**DOCUMENT**
━━━━━━━━━━━━━━━━━━━━
Le mythe de la nouvelle frontière, spécifiquement américain, est un leurre. Si quelques planètes se prêtent difficilement à une exploration humaine, rien ne permet de penser qu’elles pourraient être colonisées. Pensons que sur Terre l’Antarctique - difficile d’accès, mais pas autant que Mars ! - n’est pas colonisé. On y trouve des stations scientifiques, mais vous n’y trouverez ni cimetière ni maternité. A échéance prévisible, la colonisation de l’espace - même de l’astre le plus proche, la Lune - n’est pas envisageable. Quant à l’espace circumterrestre, on peut y entretenir une présence permanente au prix d’une noria de fusées y apportant continûment les moyens d’y vivre… mais pour y faire quoi ? La très coûteuse station internationale - 100 milliards de dollars à achèvement pour la partie américaine - montre qu’il s’agit d’une perversion de l’idée d’exploration de l’espace, une impasse. Pourquoi s’y est-on engagé ? Uniquement parce que les Russes disposaient d’une telle station permanente (Mir), alors que les Américains n’envoyaient qu’épisodiquement leurs astronautes dans l’espace. Ronald Reagan a voulu contrer ce «scandale» par un projet similaire, baptisé Freedom. Puis la chute de l’Union soviétique a débouché sur un projet de coopération… Mais pourquoi conserver ce choix technique, stratégique en terme de consommation de ressources, s’il ne débouche sur rien ? Il est à craindre que cela ne soit dû qu’à l’inertie des grands projets techniques. Ce truc en orbite sur lequel on ne fait pas grand-chose au plan scientifique est tout de même une idée stupéfiante.
Cette logique politique dirige toujours les projets de vols habités. Est-ce qu’elle ne les pervertit pas ?
━━━━━━━━━━━━━━━━━━━━
**EXTRAIT DU CORPUS**
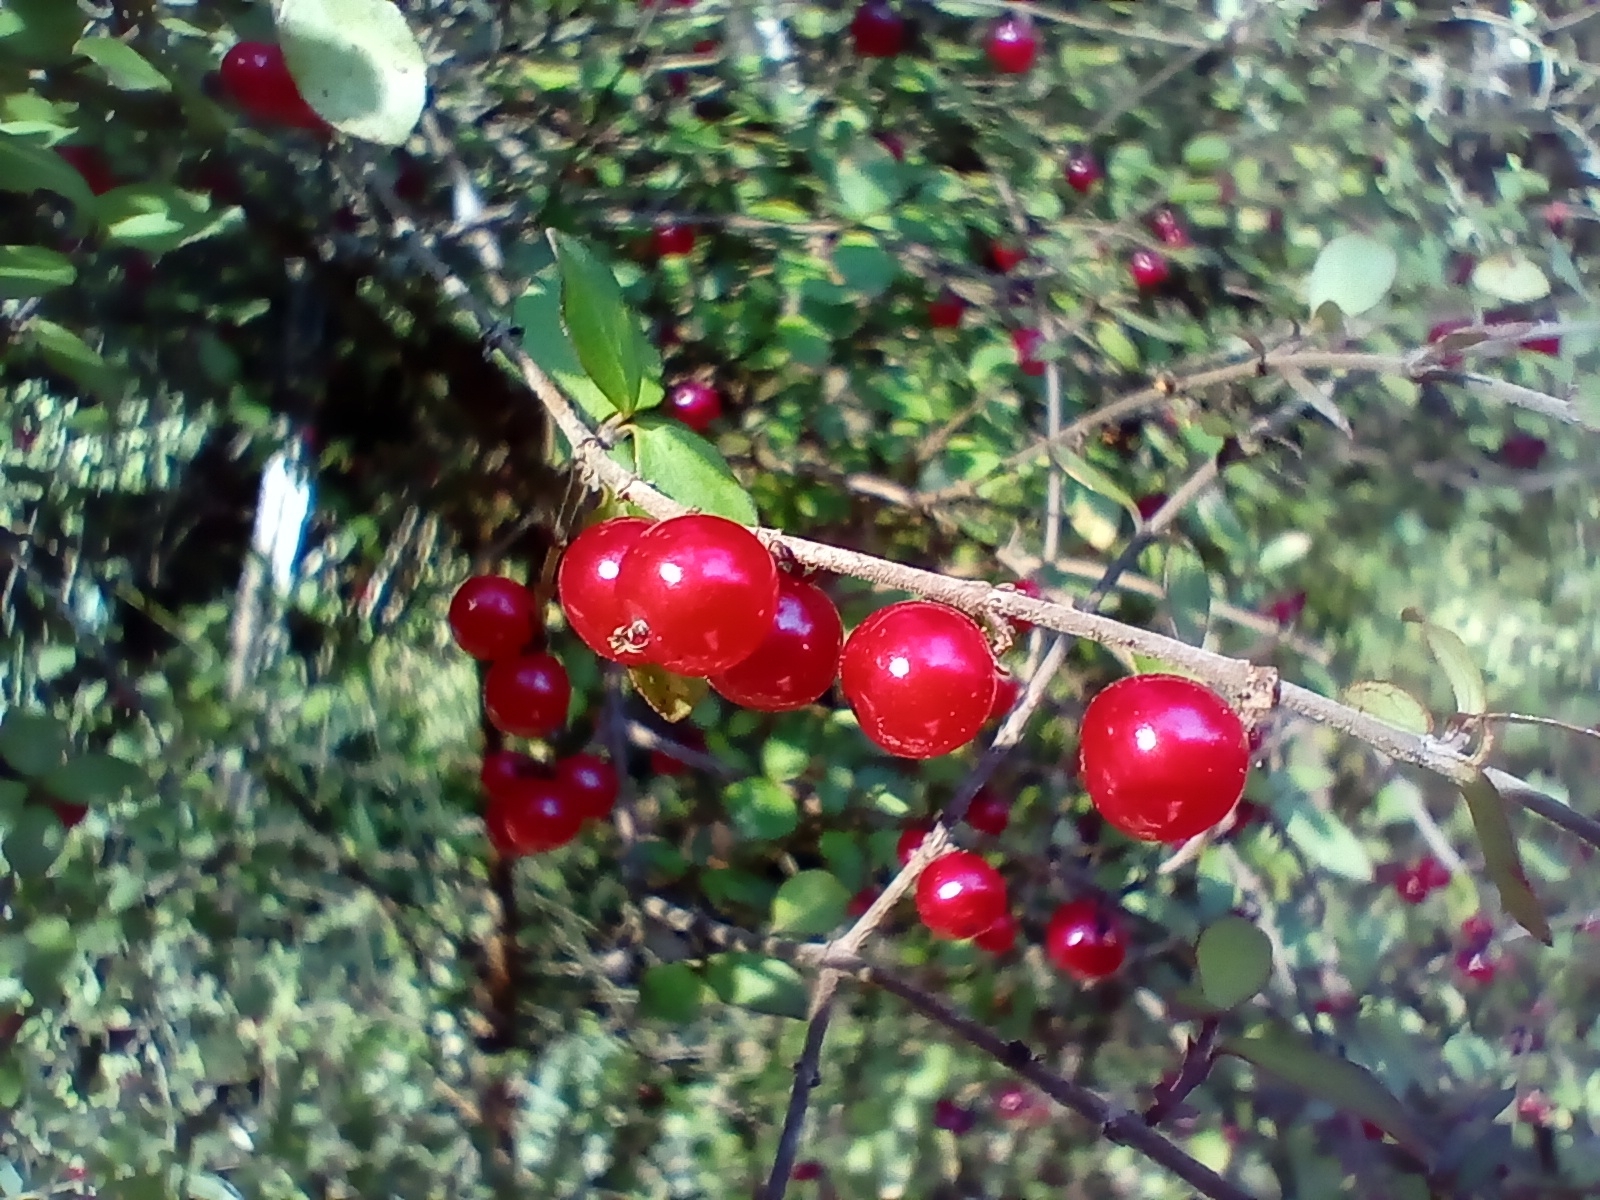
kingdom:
━━━━━━━━━━━━━━━━━━━━
**EXERCICES**
[A] Pour chacune des affirmations suivantes, dites si elle concorde avec le document sur l’exploration spatiale, en répondant par oui ou par non et en citant les mots décisifs du document. (i) L’Antarctique abrite des stations scientifiques. (ii) La partie américaine de la station internationale coûte 100 milliards de dollars à achèvement. (iii) La Lune pourrait être colonisée à échéance prévisible.
[B] Prolongez le document sur les vols habités à la suite de sa dernière phrase.
Les lignes du corpus n’ont aucun lien avec le document.

**LES RÉPONSES**
[A]
(i) Oui : « On y trouve des stations scientifiques ».
(ii) Oui : « 100 milliards de dollars à achèvement pour la partie américaine ».
(iii) Non : « A échéance prévisible, la colonisation de l’espace - même de l’astre le plus proche, la Lune - n’est pas envisageable ».

[B]
Elle détermine la nature des coopérations. La volonté d’affirmation politique a conduit les Américains à refuser toute coopération avec les Européens qui se traduirait par une dépendance technique sur un élément indispensable. Le seul exemple contraire est celui de l’ATV, le cargo automatique européen destiné à ravitailler la station spatiale et dont le premier lancement est prévu en 2008… Mais la dépendance existait déjà à l’égard du cargo russe Progress. Cela se poursuit avec le programme de retour sur la Lune de la Nasa, toujours conçu comme un moyen d’affirmation du leadership politique des Etats-Unis, pour lequel les Américains n’envisagent pas de partager des éléments critiques avec d’éventuels partenaires.
L’usage des technologies spatiales comme moyen d’affirmation politique ne participe-t-il pas à cacher au public son véritable rôle dans l’économie mondiale, la vie quotidienne ?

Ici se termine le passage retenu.